== Text passage ==
........

Such sounds aren’t just annoying. There is increasing evidence that long-term environmental noise above a certain level can have a negative influence on your health. These effects can be physical, mental and possibly even disrupt children’s learning.

Physical reaction

Recent research shows that road traffic and aircraft noise increase the risk of high blood pressure, especially noise exposure at night. A study of aircraft noise around London’s Heathrow airport found that high levels of aircraft noise was associated with increased risks of hospital admission and death for stroke, coronary heart disease, and cardiovascular disease in the nearby area.

Another large study that looked at aircraft noise exposure over a much longer time period of 15 years found that deaths from heart attacks increased when the noise was louder and endured over a longer period of time. The latest estimates suggest a ten decibel average increase in aircraft noise exposure was related to an increase in high blood pressure, heart attacks and strokes of between 7% and 17%.

Your emotional response to noise pollution can also be significant, so much so that it has a specific name: noise annoyance. This describes the negative feelings noise can create such as disturbance, irritation, dissatisfaction and nuisance, as well as a feeling of having one’s privacy invaded. Annoyance can vary widely between different people, however

As well as the type and volume of the sound, other factors include how much it interferes with your activities, the fear you feel associated with the source of the noise, your coping mechanisms and even your belief about whether the noise is preventable. For example, you’re likely to feel more annoyance to aircraft flying overhead if you feel the airport is taking no measures to regulate the noise. However, the impact of annoyance on long-term health isn’t clear and the evidence actually suggests mental ill-health may increase the risk of annoyance rather than the other way round.

The health effects of quieter, background noises and “hums” such as the one heard in Bristol are also less clear, although they can certainly cause discomfort and annoyance. Similarly, a recent review of very-high frequency ultrasound (which cannot be consciously heard) concluded that the general population is much more exposed to ultrasound than in the past. It recommended that reports of symptoms such as nausea, headaches and dizziness that some people have linked to ultrasound should be further investigated.

........

== Problem statement ==
In the text on noise and health, copy the part from "Physical reaction" to "the nearby area.", putting "rail noise" in place of "aircraft noise".

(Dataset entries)
........

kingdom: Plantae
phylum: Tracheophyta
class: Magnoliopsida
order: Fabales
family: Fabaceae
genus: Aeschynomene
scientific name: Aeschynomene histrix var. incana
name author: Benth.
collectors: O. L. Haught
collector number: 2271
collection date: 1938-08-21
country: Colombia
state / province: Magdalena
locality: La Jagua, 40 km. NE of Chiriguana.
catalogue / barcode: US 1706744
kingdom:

........

== Answer to this problem ==
Physical reaction

Recent research shows that road traffic and rail noise increase the risk of high blood pressure, especially noise exposure at night. A study of rail noise around London’s Heathrow airport found that high levels of rail noise was associated with increased risks of hospital admission and death for stroke, coronary heart disease, and cardiovascular disease in the nearby area.